= What you are asked to do =
List each line of the data below that contains the word "none", copying the whole line.

= Provided material =
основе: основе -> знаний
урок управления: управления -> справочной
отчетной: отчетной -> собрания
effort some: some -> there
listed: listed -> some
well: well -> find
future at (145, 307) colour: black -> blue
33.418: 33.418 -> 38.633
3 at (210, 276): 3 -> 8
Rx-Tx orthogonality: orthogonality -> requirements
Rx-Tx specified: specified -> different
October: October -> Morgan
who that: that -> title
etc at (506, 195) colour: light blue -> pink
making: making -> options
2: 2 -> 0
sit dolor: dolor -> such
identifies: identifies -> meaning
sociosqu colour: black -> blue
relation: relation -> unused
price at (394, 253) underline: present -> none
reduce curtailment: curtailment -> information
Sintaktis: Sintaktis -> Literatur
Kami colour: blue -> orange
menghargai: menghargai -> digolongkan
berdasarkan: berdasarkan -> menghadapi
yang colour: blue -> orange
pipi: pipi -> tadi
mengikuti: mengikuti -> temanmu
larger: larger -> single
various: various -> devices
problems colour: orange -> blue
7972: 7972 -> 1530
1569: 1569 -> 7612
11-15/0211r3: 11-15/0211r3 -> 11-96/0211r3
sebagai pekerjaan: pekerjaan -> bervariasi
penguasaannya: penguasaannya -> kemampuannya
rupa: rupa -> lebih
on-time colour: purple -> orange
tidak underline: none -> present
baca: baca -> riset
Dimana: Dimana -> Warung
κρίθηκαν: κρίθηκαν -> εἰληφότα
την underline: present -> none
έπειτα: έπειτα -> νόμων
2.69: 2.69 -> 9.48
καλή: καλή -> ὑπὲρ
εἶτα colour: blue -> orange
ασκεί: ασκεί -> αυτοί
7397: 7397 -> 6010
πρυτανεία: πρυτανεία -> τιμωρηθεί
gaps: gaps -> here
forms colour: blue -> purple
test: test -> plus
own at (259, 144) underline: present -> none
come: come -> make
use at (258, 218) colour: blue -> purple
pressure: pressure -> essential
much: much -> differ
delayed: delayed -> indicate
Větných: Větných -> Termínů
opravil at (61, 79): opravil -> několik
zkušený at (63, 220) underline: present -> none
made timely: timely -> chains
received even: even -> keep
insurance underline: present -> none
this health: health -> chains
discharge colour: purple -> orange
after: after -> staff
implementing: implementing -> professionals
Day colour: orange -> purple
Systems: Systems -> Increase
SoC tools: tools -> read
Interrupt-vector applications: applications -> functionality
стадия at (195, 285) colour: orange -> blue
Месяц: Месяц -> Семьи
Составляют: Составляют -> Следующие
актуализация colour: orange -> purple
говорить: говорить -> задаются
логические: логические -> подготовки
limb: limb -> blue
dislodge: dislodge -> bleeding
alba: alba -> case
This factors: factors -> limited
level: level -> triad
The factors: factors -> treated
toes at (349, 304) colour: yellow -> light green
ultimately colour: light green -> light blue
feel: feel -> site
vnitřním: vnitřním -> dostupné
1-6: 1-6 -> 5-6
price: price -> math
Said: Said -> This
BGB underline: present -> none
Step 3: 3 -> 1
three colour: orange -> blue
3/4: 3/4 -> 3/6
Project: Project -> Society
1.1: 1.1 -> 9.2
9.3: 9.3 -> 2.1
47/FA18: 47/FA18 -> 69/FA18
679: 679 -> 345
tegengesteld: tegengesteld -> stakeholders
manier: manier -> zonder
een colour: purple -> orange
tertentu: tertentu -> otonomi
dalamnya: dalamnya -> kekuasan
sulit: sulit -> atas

= Written response =
price at (394, 253) underline: present -> none
tidak underline: none -> present
την underline: present -> none
own at (259, 144) underline: present -> none
zkušený at (63, 220) underline: present -> none
insurance underline: present -> none
BGB underline: present -> none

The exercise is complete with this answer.